Task requirements » Exact copy, no pictures: return all the records as they stand.

Recorded data »
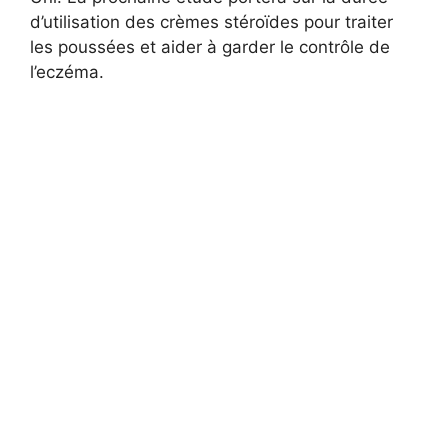
d’utilisation des crèmes stéroïdes pour traiter
les poussées et aider à garder le contrôle de
l’eczéma.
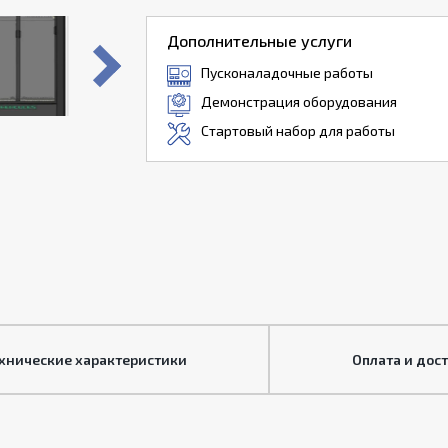
Дополнительные услуги
Пусконаладочные работы
Демонстрация оборудования
Стартовый набор для работы
хнические характеристики
Оплата и дос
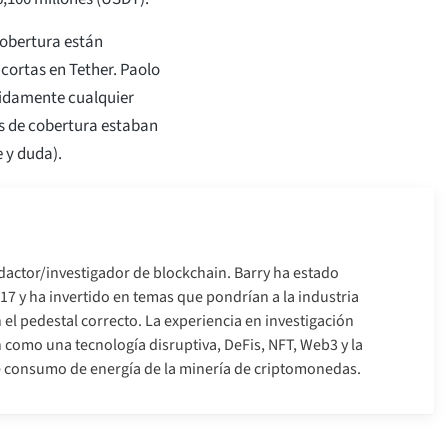
cobertura están
cortas en Tether. Paolo
ápidamente cualquier
os de cobertura estaban
 y duda).
dactor/investigador de blockchain. Barry ha estado
7 y ha invertido en temas que pondrían a la industria
 el pedestal correcto. La experiencia en investigación
 como una tecnología disruptiva, DeFis, NFT, Web3 y la
de consumo de energía de la minería de criptomonedas.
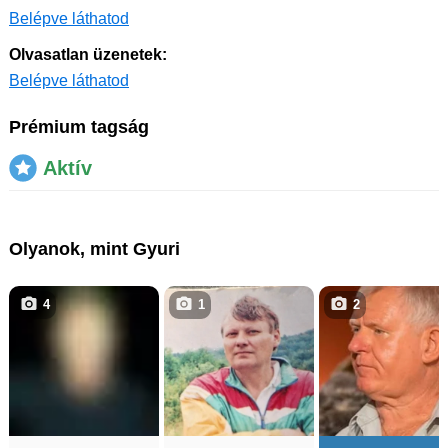
Belépve láthatod
Olvasatlan üzenetek:
Belépve láthatod
Prémium tagság
Aktív
Olyanok, mint Gyuri
4
1
2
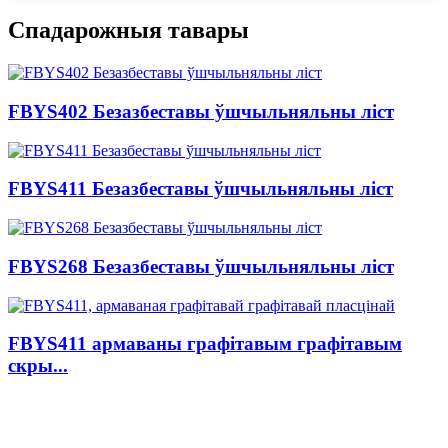
Спадарожныя тавары
FBYS402 Безазбеставы ўшчыльняльны ліст
FBYS411 Безазбеставы ўшчыльняльны ліст
FBYS268 Безазбеставы ўшчыльняльны ліст
FBYS411 армаваны графітавым графітавым
скры...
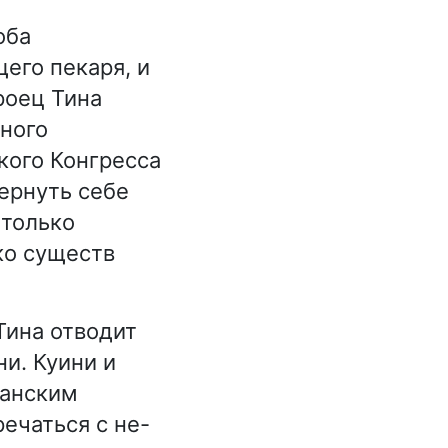
оба
его пекаря, и
роец Тина
ного
кого Конгресса
ернуть себе
 только
ко существ
Тина отводит
ни. Куини и
канским
ечаться с не-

Exercise solution »
d’utilisation des crèmes stéroïdes pour traiter
les poussées et aider à garder le contrôle de
l’eczéma.
Дополнительные услуги
Пусконаладочные работы
Демонстрация оборудования
Стартовый набор для работы
хнические характеристики
Оплата и дос
cobertura están
cortas en Tether. Paolo
ápidamente cualquier
os de cobertura estaban
 y duda).
dactor/investigador de blockchain. Barry ha estado
7 y ha invertido en temas que pondrían a la industria
 el pedestal correcto. La experiencia en investigación
 como una tecnología disruptiva, DeFis, NFT, Web3 y la
de consumo de energía de la minería de criptomonedas.
Belépve láthatod
Olvasatlan üzenetek:
Belépve láthatod
Prémium tagság
Aktív
Olyanok, mint Gyuri
4
1
2
Спадарожныя тавары
FBYS402 Безазбеставы ўшчыльняльны ліст
FBYS411 Безазбеставы ўшчыльняльны ліст
FBYS268 Безазбеставы ўшчыльняльны ліст
FBYS411 армаваны графітавым графітавым
скры...
оба
его пекаря, и
роец Тина
ного
кого Конгресса
ернуть себе
 только
ко существ
Тина отводит
ни. Куини и
канским
ечаться с не-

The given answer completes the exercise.